[Saved entries]
# # # #

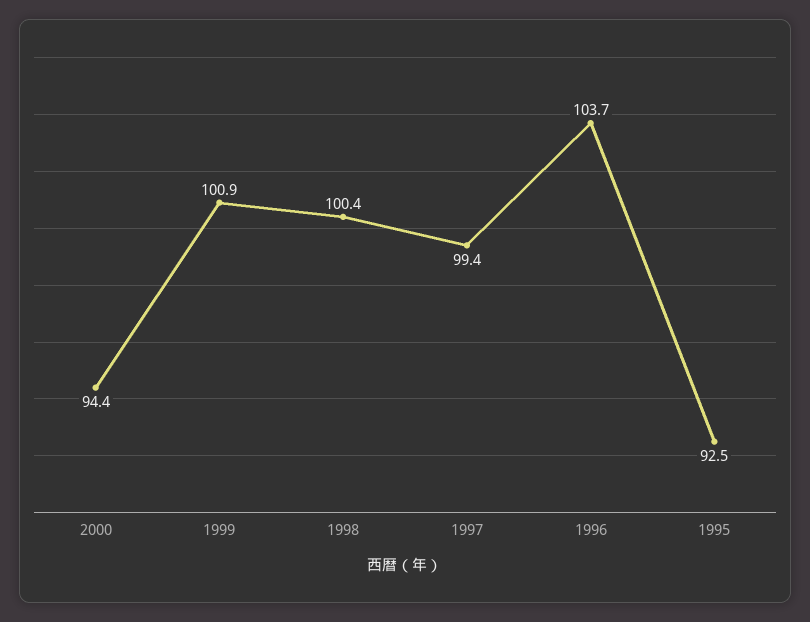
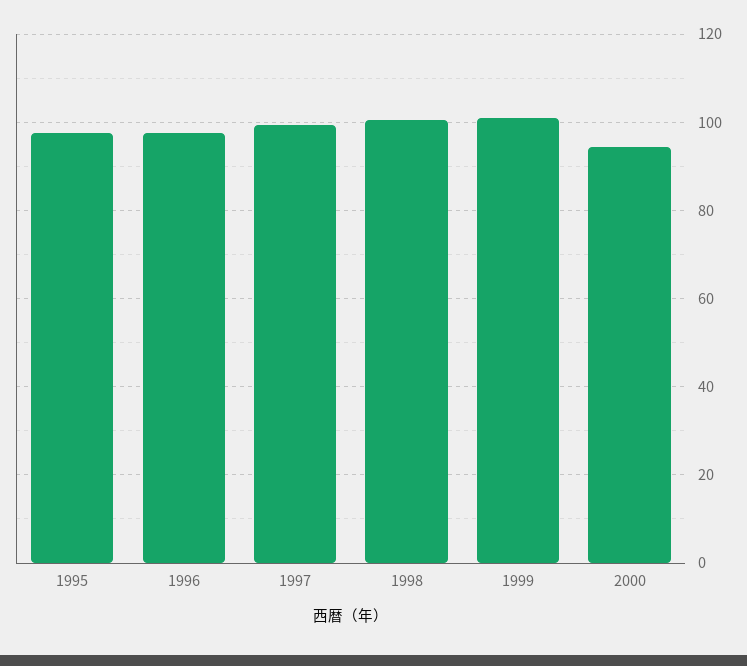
  {
    "2000": 94.4,
    "1999": 100.9,
    "1998": 100.4,
    "1997": 99.4,
-   "1996": 103.7,
+   "1996": 98,
-   "1995": 92.5
+   "1995": 98
  }

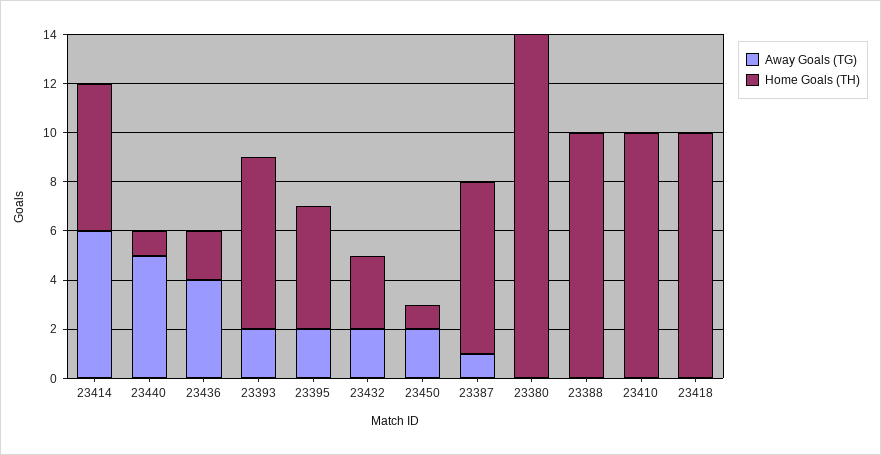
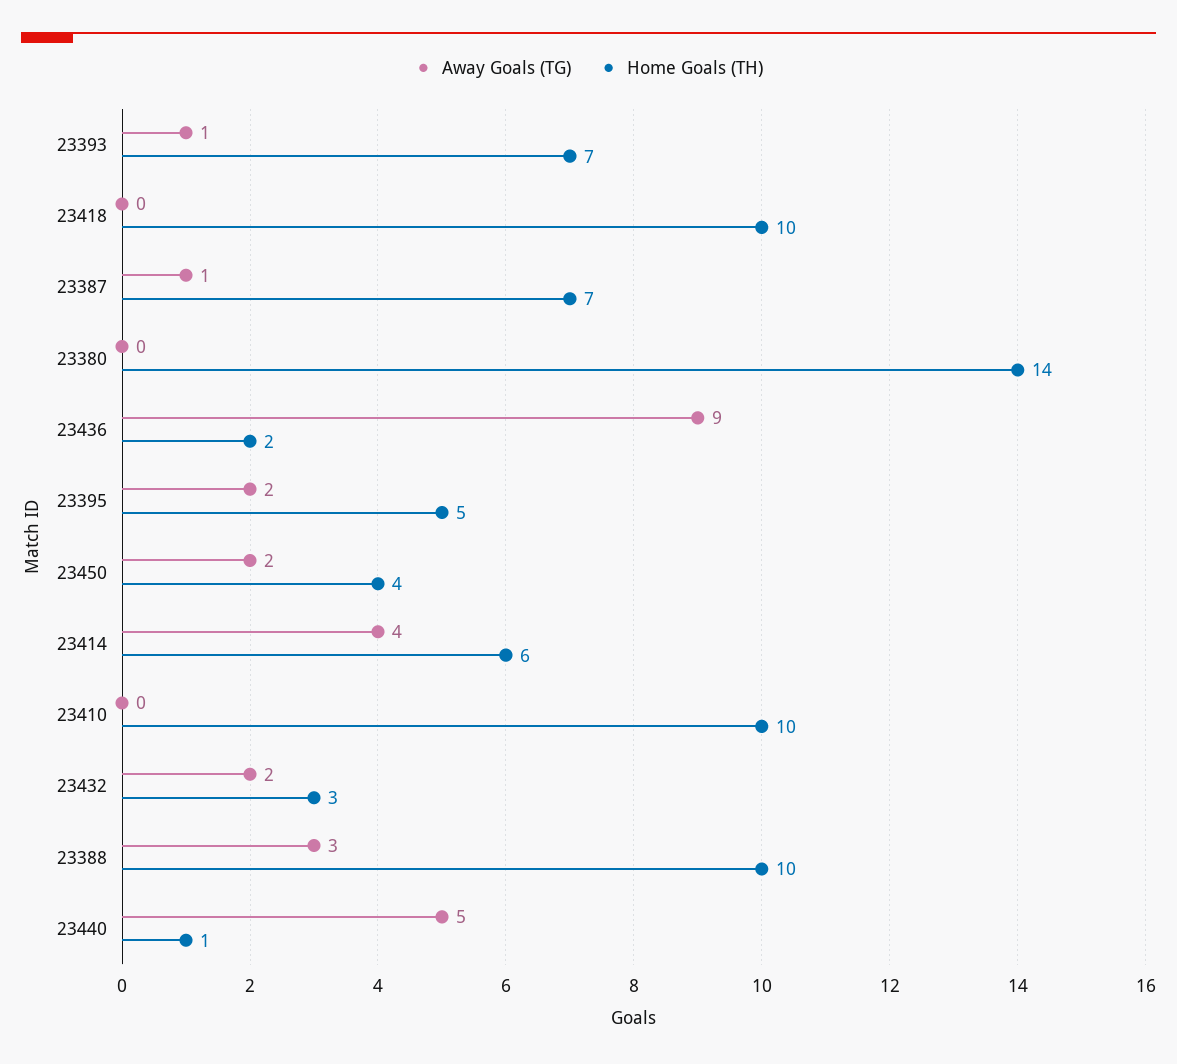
  {
    "Away Goals (TG)": {
-     "23414": 6,
+     "23414": 4,
      "23440": 5,
-     "23436": 4,
+     "23436": 9,
-     "23393": 2,
+     "23393": 1,
      "23395": 2,
      "23432": 2,
      "23450": 2,
      "23387": 1,
      "23380": 0,
-     "23388": 0,
+     "23388": 3,
      "23410": 0,
      "23418": 0
    },
    "Home Goals (TH)": {
      "23414": 6,
      "23440": 1,
      "23436": 2,
      "23393": 7,
      "23395": 5,
      "23432": 3,
-     "23450": 1,
+     "23450": 4,
      "23387": 7,
      "23380": 14,
      "23388": 10,
      "23410": 10,
      "23418": 10
    }
  }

# # # #

**WHAT YOU HAVE TO DO:** Repeat the data in full and exactly. Omit pictures.

**TASK OUTPUT:**
  {
    "2000": 94.4,
    "1999": 100.9,
    "1998": 100.4,
    "1997": 99.4,
-   "1996": 103.7,
+   "1996": 98,
-   "1995": 92.5
+   "1995": 98
  }

  {
    "Away Goals (TG)": {
-     "23414": 6,
+     "23414": 4,
      "23440": 5,
-     "23436": 4,
+     "23436": 9,
-     "23393": 2,
+     "23393": 1,
      "23395": 2,
      "23432": 2,
      "23450": 2,
      "23387": 1,
      "23380": 0,
-     "23388": 0,
+     "23388": 3,
      "23410": 0,
      "23418": 0
    },
    "Home Goals (TH)": {
      "23414": 6,
      "23440": 1,
      "23436": 2,
      "23393": 7,
      "23395": 5,
      "23432": 3,
-     "23450": 1,
+     "23450": 4,
      "23387": 7,
      "23380": 14,
      "23388": 10,
      "23410": 10,
      "23418": 10
    }
  }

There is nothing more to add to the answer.